You can see how the Drosophila names work their way into common usage – many interesting genes and pathways have been discovered in the fruit flies – they’re useful little beasts – and the names can stick. So we have protein families like Dsh, which is more, uh, formally named “Dishevelled” from the appearance of the flies that identified it. Those are involved in Wnt signaling, a hugely important process itself whose name comes partly from the Wingless fruit fly phenotype. Fruit flies with abnormal vision turned out to have defects in their R7 eye cells, and had that gene named “Sevenless“, naturally, the protein product likewise, which led to a key interacting protein being designated BOSS, for “Bride of Sevenless“. And as fate would have it, a downstream protein that turned out to be part of a whole important family of guanine nucleotide exchange factors got named as “Son of Sevenless“, and the SOS proteins are probably the most well-known of the bunch by now.
And our old friends, the ether-a-g0-go flies, turned out to have defects in a particular ion channel protein, which got ERG. Whose human homolog got named, naturally, hERG (pronounced as it’s spelled, “herrrgh”, as if you’re lifting something heavy that you’d rather not).
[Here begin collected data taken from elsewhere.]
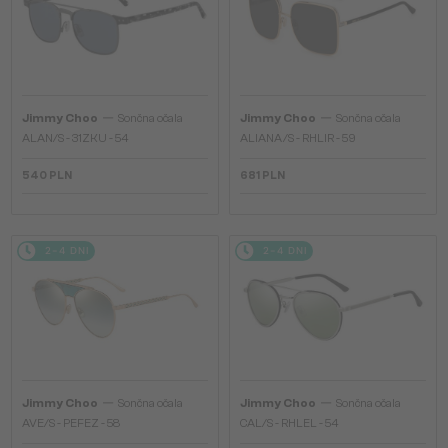
—
—
Jimmy Choo
Sončna očala
Jimmy Choo
Sončna očala
ALAN/S - 31ZKU - 54
ALIANA/S - RHLIR - 59
540 PLN
681 PLN
2-4 DNI
2-4 DNI
—
—
Jimmy Choo
Sončna očala
Jimmy Choo
Sončna očala
AVE/S - PEFEZ - 58
CAL/S - RHLEL - 54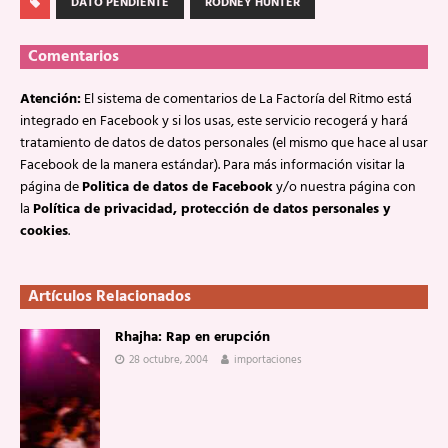
DATO PENDIENTE
RODNEY HUNTER
Comentarios
Atención:
El sistema de comentarios de La Factoría del Ritmo está
integrado en Facebook y si los usas, este servicio recogerá y hará
tratamiento de datos de datos personales (el mismo que hace al usar
Facebook de la manera estándar). Para más información visitar la
página de
Politica de datos de Facebook
y/o nuestra página con
la
Política de privacidad, protección de datos personales y
cookies
.
Artículos Relacionados
Rhajha: Rap en erupción
28 octubre, 2004
importaciones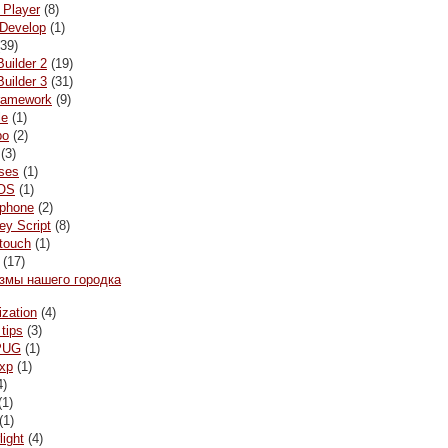
 Player
(8)
Develop
(1)
39)
Builder 2
(19)
Builder 3
(31)
framework
(9)
le
(1)
bo
(2)
(3)
ses
(1)
OS
(1)
ophone
(2)
y Script
(8)
 touch
(1)
(17)
змы нашего городка
ization
(4)
 tips
(3)
PUG
(1)
xp
(1)
4)
(1)
(1)
light
(4)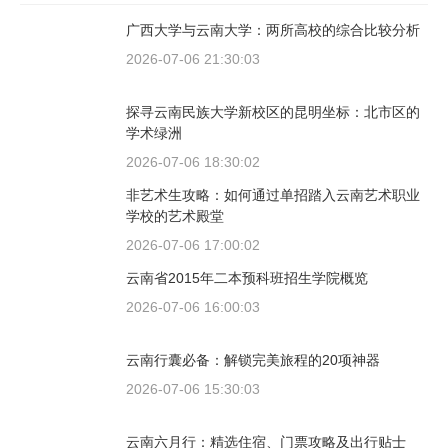
广西大学与云南大学：两所高校的综合比较分析
2026-07-06 21:30:03
探寻云南民族大学新校区的昆明坐标：北市区的
学术绿洲
2026-07-06 18:30:02
非艺术生攻略：如何通过单招踏入云南艺术职业
学校的艺术殿堂
2026-07-06 17:00:02
云南省2015年二本预科班招生学院概览
2026-07-06 16:00:03
云南行囊必备：解锁完美旅程的20项神器
2026-07-06 15:30:03
云南六月行：精选住宿、门票攻略及出行贴士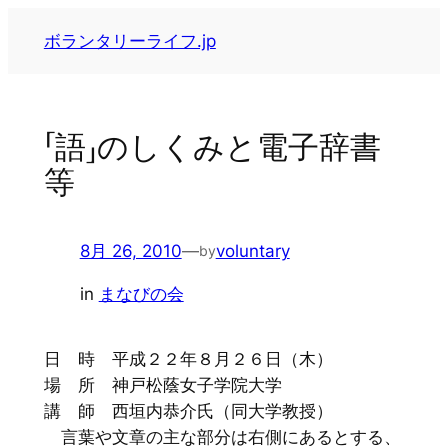
内
ボランタリーライフ.jp
容
を
ス
キ
「語」のしくみと電子辞書
ッ
等
プ
8月 26, 2010
—
voluntary
by
in
まなびの会
日 時 平成２２年８月２６日（木）
場 所 神戸松蔭女子学院大学
講 師 西垣内恭介氏（同大学教授）
言葉や文章の主な部分は右側にあるとする、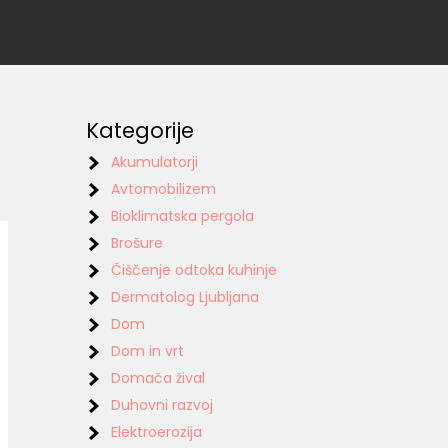
Kategorije
Akumulatorji
Avtomobilizem
Bioklimatska pergola
Brošure
Čiščenje odtoka kuhinje
Dermatolog Ljubljana
Dom
Dom in vrt
Domača žival
Duhovni razvoj
Elektroerozija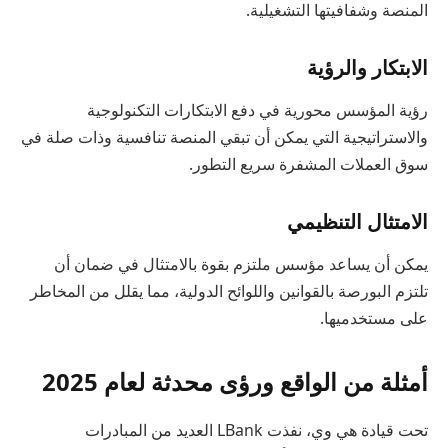
المنصة وشفافيتها التشغيلية.
الابتكار والرؤية
رؤية المؤسس محورية في دفع الابتكارات التكنولوجية
والاستراتيجية التي يمكن أن تبقي المنصة تنافسية وذات صلة في
سوق العملات المشفرة سريع التطور.
الامتثال التنظيمي
يمكن أن يساعد مؤسس ملتزم بقوة بالامتثال في ضمان أن
تلتزم البورصة بالقوانين واللوائح الدولية، مما يقلل من المخاطر
على مستخدميها.
أمثلة من الواقع ورؤى محدثة لعام 2025
تحت قيادة هي وي، نفذت LBank العديد من المبادرات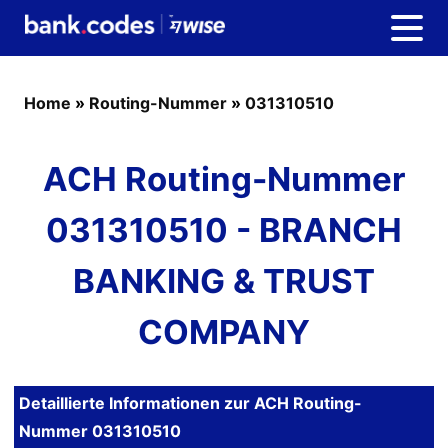
Home
»
Routing-Nummer
»
031310510
ACH Routing-Nummer
031310510 - BRANCH
BANKING & TRUST
COMPANY
Detaillierte Informationen zur ACH Routing-
Nummer 031310510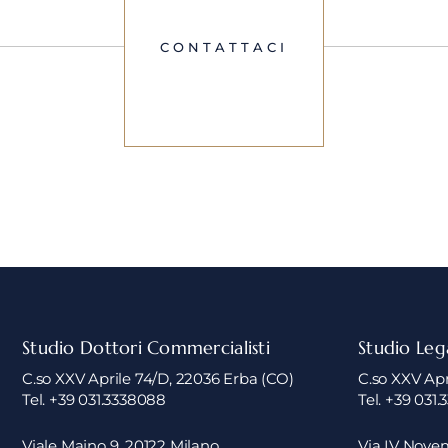
CONTATTACI
Studio Dottori Commercialisti
Studio Leg
C.so XXV Aprile 74/D, 22036 Erba (CO)
C.so XXV Apr
Tel. +39 031.3338088
Tel. +39 031.
Viale Majno 9, 20122 Milano
Via IV Novem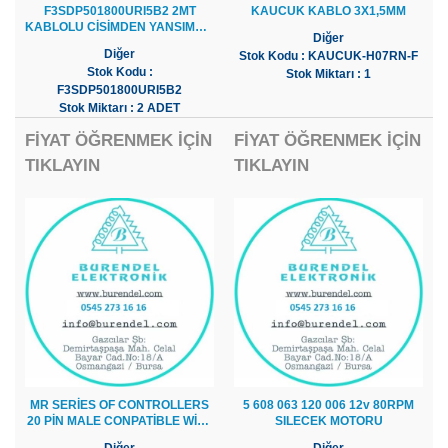
F3SDP501800URI5B2 2MT
KAUCUK KABLO 3X1,5MM
KABLOLU CİSİMDEN YANSIMALI
Diğer
FOTOSEL
Diğer
Stok Kodu : KAUCUK-H07RN-F
Stok Kodu :
Stok Miktarı : 1
F3SDP501800URI5B2
Stok Miktarı : 2 ADET
FİYAT ÖĞRENMEK İÇİN
FİYAT ÖĞRENMEK İÇİN
TIKLAYIN
TIKLAYIN
MR SERİES OF CONTROLLERS
5 608 063 120 006 12v 80RPM
20 PİN MALE CONPATİBLE WİTH
SILECEK MOTORU
MR-20L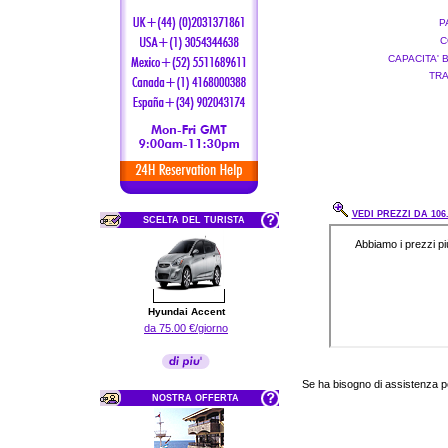
P
C
CAPACITA' 
TRA
VEDI PREZZI DA 106
SCELTA DEL TURISTA
Hyundai Accent
da 75.00 €/giorno
Se ha bisogno di assistenza 
NOSTRA OFFERTA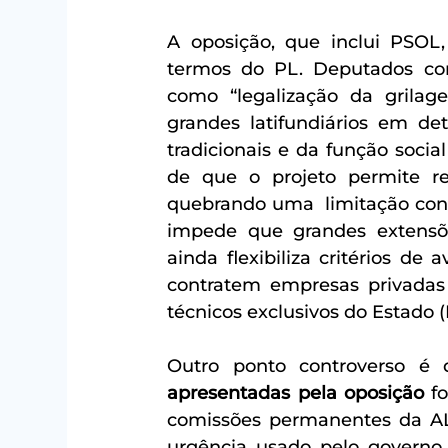
A oposição, que inclui PSOL,
termos do PL. Deputados com
como “legalização da grilag
grandes latifundiários em det
tradicionais e da função social
de que o projeto permite re
quebrando uma  limitação consti
impede que grandes extensõe
ainda flexibiliza critérios de 
contratem empresas privadas 
técnicos exclusivos do Estado (I
Outro ponto controverso é
apresentadas pela oposição
 f
comissões permanentes da AL
urgência usado pelo governo 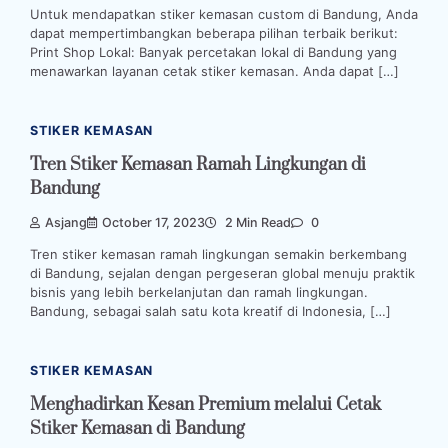
Untuk mendapatkan stiker kemasan custom di Bandung, Anda
dapat mempertimbangkan beberapa pilihan terbaik berikut:
Print Shop Lokal: Banyak percetakan lokal di Bandung yang
menawarkan layanan cetak stiker kemasan. Anda dapat […]
STIKER KEMASAN
Tren Stiker Kemasan Ramah Lingkungan di
Bandung
Asjang
October 17, 2023
2 Min Read
0
Tren stiker kemasan ramah lingkungan semakin berkembang
di Bandung, sejalan dengan pergeseran global menuju praktik
bisnis yang lebih berkelanjutan dan ramah lingkungan.
Bandung, sebagai salah satu kota kreatif di Indonesia, […]
STIKER KEMASAN
Menghadirkan Kesan Premium melalui Cetak
Stiker Kemasan di Bandung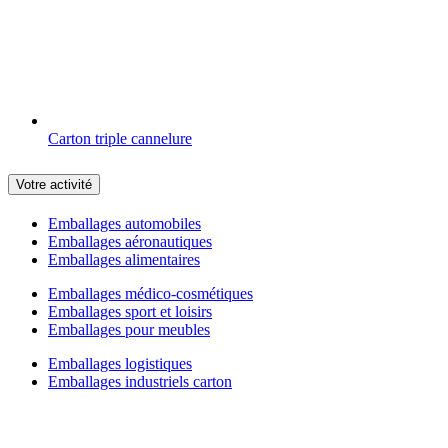
Carton triple cannelure
Votre activité
Emballages automobiles
Emballages aéronautiques
Emballages alimentaires
Emballages médico-cosmétiques
Emballages sport et loisirs
Emballages pour meubles
Emballages logistiques
Emballages industriels carton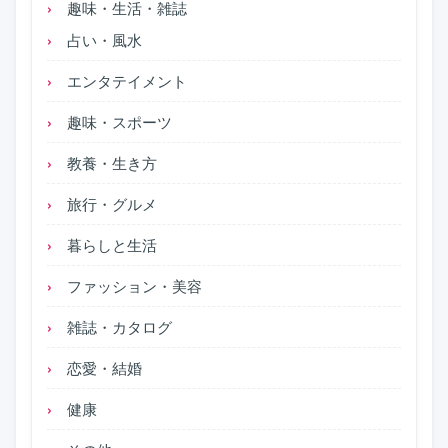
趣味・生活・雑誌
占い・風水
エンタテイメント
趣味・スポーツ
教養・生き方
旅行・グルメ
暮らしと生活
ファッション・美容
雑誌・カタログ
恋愛・結婚
健康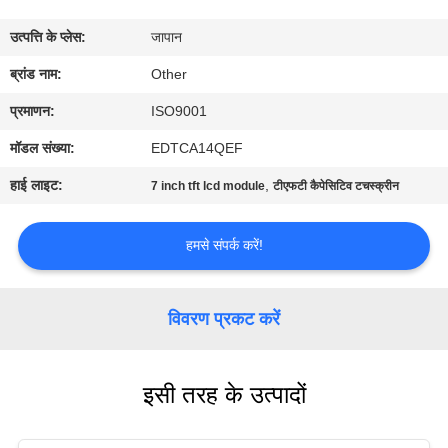
कारखाना
उत्पत्ति के प्लेस:
जापान
भ्रमण
ब्रांड नाम:
Other
गुणवत्ता
प्रमाणन:
ISO9001
नियंत्रण
मॉडल संख्या:
EDTCA14QEF
हाई लाइट:
,
7 inch tft lcd module
टीएफटी कैपेसिटिव टचस्क्रीन
संपर्क
करें
हमसे संपर्क करें!
समाचार
विवरण प्रकट करें
एक
इसी तरह के उत्पादों
उद्धरण
की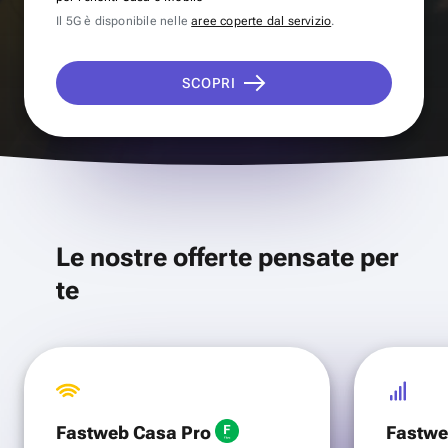
Il 5G è disponibile nelle
aree coperte dal servizio
.
SCOPRI
Le nostre offerte pensate per
te
Fastweb Casa Pro
Fastwe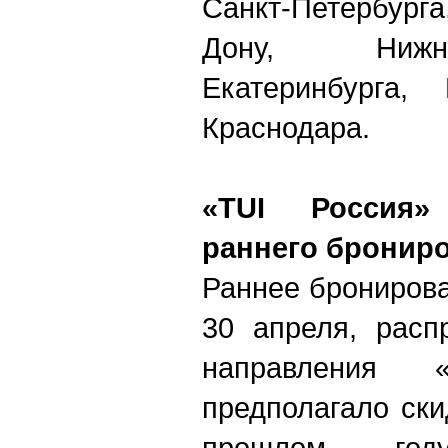
Санкт-Петербурга
Дону, Нижн
Екатеринбурга
Краснодара.
«TUI Россия»
раннего бронир
Раннее брониров
30 апреля, расп
направления
предполагало ск
прошлом го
Which ion channel turns out (among other things) to be a major cause of some classic small-molecule drugs giving cardiovascular trouble – hERG ligands can lead to arrhythmias that can be dangerous and even fatal, and we now try to avoid hitting the protein if at all possible. But it’s not so great to tell someone that their heart attack was brought on through their human-ether-a-go-go protein, is it?